**Required work:** Could you write out again, unchanged, the lines of the records from the very first line through the line containing "scientific name: Corylus cornuta", including both of those lines?

[Items drawn from a data source]
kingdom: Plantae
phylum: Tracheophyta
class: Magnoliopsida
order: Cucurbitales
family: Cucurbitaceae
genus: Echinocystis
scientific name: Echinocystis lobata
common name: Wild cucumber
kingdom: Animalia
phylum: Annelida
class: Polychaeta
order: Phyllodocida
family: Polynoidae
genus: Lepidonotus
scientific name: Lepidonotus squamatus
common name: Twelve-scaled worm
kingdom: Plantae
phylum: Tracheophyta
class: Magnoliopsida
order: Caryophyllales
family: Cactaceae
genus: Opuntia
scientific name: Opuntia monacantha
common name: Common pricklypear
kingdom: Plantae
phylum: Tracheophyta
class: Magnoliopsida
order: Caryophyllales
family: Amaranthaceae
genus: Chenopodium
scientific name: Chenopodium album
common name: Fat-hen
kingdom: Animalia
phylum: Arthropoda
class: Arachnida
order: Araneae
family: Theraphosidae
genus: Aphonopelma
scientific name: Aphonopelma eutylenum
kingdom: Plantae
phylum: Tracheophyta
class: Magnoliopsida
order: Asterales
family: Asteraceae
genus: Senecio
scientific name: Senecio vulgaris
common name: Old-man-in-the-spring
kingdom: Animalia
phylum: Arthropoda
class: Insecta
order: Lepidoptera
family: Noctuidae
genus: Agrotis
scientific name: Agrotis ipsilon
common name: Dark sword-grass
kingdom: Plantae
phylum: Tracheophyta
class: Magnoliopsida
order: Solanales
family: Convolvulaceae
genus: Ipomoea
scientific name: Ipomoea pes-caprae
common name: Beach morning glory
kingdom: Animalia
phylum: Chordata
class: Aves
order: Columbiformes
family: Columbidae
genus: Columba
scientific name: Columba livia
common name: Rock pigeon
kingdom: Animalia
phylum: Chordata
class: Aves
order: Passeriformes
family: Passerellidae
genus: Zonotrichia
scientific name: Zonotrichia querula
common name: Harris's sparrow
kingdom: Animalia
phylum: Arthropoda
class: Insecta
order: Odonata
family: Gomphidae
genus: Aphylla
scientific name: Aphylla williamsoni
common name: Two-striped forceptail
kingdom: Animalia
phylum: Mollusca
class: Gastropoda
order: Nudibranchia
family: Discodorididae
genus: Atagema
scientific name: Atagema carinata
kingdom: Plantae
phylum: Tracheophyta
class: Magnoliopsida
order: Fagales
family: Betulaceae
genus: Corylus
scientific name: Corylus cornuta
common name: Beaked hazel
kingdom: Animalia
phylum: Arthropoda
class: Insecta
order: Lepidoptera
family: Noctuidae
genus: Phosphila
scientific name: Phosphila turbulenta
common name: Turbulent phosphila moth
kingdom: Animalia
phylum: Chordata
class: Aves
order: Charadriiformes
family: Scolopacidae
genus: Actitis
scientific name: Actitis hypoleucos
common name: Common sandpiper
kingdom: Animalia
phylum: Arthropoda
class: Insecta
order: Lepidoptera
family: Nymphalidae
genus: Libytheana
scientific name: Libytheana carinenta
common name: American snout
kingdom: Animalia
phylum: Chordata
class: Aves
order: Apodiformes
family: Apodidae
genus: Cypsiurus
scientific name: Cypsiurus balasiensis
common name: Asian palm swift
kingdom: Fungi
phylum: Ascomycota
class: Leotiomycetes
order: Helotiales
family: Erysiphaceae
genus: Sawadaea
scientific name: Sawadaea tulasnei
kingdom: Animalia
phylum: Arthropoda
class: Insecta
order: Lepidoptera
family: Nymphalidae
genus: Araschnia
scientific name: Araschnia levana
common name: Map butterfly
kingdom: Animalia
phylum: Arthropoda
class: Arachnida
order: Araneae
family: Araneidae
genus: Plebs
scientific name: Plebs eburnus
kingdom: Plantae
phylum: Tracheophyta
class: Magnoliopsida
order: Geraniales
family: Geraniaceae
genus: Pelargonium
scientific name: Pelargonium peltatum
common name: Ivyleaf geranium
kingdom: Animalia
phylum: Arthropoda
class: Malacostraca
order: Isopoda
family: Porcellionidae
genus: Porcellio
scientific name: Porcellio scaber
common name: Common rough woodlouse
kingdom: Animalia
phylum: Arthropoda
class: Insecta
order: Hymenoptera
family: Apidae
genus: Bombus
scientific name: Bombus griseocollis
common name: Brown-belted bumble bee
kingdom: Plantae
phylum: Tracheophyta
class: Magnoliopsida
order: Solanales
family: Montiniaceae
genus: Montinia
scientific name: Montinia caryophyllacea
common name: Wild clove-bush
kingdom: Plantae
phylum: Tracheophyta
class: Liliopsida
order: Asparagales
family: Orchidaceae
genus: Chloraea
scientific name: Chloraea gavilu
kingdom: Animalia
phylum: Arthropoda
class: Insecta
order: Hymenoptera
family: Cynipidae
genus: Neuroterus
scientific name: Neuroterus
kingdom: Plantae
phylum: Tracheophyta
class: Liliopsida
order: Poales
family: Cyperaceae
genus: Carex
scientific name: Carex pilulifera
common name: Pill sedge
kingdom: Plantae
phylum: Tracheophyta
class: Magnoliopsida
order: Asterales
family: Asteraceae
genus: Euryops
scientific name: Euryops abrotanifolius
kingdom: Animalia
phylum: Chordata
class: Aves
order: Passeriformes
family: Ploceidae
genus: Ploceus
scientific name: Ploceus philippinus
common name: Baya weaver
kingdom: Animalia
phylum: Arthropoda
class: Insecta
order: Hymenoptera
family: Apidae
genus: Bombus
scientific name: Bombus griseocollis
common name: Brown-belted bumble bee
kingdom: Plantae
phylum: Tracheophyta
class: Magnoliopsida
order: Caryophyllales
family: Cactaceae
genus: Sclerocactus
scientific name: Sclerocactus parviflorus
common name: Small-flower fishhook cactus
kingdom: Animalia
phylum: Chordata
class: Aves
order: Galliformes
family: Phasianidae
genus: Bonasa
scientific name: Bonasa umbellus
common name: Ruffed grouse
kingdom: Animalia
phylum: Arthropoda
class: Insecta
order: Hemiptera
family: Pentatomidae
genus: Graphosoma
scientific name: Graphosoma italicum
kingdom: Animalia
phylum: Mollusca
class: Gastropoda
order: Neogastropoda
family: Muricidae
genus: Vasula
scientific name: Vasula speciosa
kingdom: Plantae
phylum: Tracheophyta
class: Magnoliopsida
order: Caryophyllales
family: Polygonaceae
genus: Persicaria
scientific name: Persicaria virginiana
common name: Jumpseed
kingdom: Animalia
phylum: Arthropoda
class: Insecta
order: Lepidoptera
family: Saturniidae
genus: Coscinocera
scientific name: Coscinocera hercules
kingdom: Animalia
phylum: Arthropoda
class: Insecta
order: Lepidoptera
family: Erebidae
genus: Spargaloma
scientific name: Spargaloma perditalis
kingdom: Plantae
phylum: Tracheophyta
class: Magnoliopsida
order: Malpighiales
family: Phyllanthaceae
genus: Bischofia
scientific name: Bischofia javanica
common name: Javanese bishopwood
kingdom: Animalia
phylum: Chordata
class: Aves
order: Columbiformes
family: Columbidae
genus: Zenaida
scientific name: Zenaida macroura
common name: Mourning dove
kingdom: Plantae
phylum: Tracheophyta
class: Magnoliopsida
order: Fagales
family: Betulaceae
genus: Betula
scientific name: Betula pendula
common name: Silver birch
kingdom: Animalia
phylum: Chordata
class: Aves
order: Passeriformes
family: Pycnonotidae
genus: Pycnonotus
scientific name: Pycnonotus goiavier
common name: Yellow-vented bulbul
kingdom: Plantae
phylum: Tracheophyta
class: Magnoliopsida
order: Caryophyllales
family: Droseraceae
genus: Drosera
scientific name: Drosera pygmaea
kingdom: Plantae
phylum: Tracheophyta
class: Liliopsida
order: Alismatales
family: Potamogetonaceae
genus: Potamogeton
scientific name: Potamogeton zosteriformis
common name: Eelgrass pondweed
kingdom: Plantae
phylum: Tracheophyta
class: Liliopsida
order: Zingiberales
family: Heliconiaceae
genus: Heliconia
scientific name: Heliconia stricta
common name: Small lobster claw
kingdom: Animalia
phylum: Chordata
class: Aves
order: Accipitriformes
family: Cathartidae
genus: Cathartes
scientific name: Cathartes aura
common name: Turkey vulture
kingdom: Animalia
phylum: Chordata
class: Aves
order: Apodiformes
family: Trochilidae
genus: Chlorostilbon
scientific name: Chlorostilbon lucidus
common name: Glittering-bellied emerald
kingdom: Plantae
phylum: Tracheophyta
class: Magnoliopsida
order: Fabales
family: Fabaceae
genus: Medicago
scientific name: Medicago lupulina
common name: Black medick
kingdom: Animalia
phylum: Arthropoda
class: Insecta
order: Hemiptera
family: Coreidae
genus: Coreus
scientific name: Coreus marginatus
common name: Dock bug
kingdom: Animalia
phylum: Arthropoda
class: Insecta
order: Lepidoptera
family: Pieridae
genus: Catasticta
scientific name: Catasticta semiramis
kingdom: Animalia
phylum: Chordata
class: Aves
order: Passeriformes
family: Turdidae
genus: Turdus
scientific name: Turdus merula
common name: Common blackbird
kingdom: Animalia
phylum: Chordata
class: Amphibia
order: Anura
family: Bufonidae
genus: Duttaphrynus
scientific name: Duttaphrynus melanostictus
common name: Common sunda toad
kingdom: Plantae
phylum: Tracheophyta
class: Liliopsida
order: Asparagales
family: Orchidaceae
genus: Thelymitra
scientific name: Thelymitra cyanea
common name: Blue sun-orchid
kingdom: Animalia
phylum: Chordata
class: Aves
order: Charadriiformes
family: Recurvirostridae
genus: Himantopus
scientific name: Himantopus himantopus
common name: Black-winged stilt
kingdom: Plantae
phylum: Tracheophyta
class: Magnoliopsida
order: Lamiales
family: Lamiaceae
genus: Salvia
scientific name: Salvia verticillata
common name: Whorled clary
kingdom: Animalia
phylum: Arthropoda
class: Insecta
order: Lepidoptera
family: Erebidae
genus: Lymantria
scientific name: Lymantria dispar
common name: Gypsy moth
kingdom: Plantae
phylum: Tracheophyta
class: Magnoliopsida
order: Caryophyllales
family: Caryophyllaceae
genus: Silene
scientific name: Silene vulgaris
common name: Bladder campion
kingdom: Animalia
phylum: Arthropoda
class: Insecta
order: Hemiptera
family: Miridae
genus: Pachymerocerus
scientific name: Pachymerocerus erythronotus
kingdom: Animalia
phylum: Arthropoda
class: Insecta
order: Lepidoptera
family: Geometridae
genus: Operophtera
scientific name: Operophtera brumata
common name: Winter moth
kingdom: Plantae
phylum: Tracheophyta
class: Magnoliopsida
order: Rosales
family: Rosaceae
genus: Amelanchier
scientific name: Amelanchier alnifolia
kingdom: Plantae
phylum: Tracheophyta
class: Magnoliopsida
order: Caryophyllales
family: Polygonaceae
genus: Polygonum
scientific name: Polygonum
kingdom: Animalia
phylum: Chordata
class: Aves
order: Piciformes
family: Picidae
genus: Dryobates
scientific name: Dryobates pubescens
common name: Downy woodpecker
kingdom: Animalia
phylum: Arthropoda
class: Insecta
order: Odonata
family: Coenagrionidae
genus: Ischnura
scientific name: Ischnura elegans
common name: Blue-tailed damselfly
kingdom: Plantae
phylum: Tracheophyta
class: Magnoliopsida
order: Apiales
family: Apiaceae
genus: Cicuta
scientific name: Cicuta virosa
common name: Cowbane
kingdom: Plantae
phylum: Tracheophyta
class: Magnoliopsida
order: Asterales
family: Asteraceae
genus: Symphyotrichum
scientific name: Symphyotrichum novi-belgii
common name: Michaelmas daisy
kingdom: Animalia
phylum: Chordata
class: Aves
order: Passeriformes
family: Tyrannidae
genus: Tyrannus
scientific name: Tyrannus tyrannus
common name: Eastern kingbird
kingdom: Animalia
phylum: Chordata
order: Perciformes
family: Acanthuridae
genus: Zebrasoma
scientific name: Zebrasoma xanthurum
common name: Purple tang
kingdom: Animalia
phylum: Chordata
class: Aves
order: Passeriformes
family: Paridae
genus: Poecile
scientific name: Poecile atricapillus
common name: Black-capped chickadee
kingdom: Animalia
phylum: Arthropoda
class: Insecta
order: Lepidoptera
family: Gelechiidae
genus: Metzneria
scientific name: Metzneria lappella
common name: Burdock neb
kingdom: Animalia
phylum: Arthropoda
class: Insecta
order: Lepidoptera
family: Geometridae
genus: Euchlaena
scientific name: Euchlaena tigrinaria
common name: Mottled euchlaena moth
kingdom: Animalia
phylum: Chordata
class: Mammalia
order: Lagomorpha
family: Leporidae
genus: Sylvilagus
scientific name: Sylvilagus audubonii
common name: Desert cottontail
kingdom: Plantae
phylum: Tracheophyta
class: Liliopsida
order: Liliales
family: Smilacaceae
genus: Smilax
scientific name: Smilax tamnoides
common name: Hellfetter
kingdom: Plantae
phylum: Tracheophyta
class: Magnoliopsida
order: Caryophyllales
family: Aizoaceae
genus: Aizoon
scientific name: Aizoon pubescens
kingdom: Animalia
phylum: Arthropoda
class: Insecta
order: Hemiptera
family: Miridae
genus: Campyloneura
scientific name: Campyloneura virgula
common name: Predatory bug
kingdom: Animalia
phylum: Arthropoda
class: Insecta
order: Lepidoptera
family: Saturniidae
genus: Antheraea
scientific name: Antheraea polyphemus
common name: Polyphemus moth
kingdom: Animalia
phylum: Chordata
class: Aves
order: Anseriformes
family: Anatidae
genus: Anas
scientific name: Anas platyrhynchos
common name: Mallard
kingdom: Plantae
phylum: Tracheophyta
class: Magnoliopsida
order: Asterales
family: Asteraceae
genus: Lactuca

**Response to this task:**
kingdom: Plantae
phylum: Tracheophyta
class: Magnoliopsida
order: Cucurbitales
family: Cucurbitaceae
genus: Echinocystis
scientific name: Echinocystis lobata
common name: Wild cucumber
kingdom: Animalia
phylum: Annelida
class: Polychaeta
order: Phyllodocida
family: Polynoidae
genus: Lepidonotus
scientific name: Lepidonotus squamatus
common name: Twelve-scaled worm
kingdom: Plantae
phylum: Tracheophyta
class: Magnoliopsida
order: Caryophyllales
family: Cactaceae
genus: Opuntia
scientific name: Opuntia monacantha
common name: Common pricklypear
kingdom: Plantae
phylum: Tracheophyta
class: Magnoliopsida
order: Caryophyllales
family: Amaranthaceae
genus: Chenopodium
scientific name: Chenopodium album
common name: Fat-hen
kingdom: Animalia
phylum: Arthropoda
class: Arachnida
order: Araneae
family: Theraphosidae
genus: Aphonopelma
scientific name: Aphonopelma eutylenum
kingdom: Plantae
phylum: Tracheophyta
class: Magnoliopsida
order: Asterales
family: Asteraceae
genus: Senecio
scientific name: Senecio vulgaris
common name: Old-man-in-the-spring
kingdom: Animalia
phylum: Arthropoda
class: Insecta
order: Lepidoptera
family: Noctuidae
genus: Agrotis
scientific name: Agrotis ipsilon
common name: Dark sword-grass
kingdom: Plantae
phylum: Tracheophyta
class: Magnoliopsida
order: Solanales
family: Convolvulaceae
genus: Ipomoea
scientific name: Ipomoea pes-caprae
common name: Beach morning glory
kingdom: Animalia
phylum: Chordata
class: Aves
order: Columbiformes
family: Columbidae
genus: Columba
scientific name: Columba livia
common name: Rock pigeon
kingdom: Animalia
phylum: Chordata
class: Aves
order: Passeriformes
family: Passerellidae
genus: Zonotrichia
scientific name: Zonotrichia querula
common name: Harris's sparrow
kingdom: Animalia
phylum: Arthropoda
class: Insecta
order: Odonata
family: Gomphidae
genus: Aphylla
scientific name: Aphylla williamsoni
common name: Two-striped forceptail
kingdom: Animalia
phylum: Mollusca
class: Gastropoda
order: Nudibranchia
family: Discodorididae
genus: Atagema
scientific name: Atagema carinata
kingdom: Plantae
phylum: Tracheophyta
class: Magnoliopsida
order: Fagales
family: Betulaceae
genus: Corylus
scientific name: Corylus cornuta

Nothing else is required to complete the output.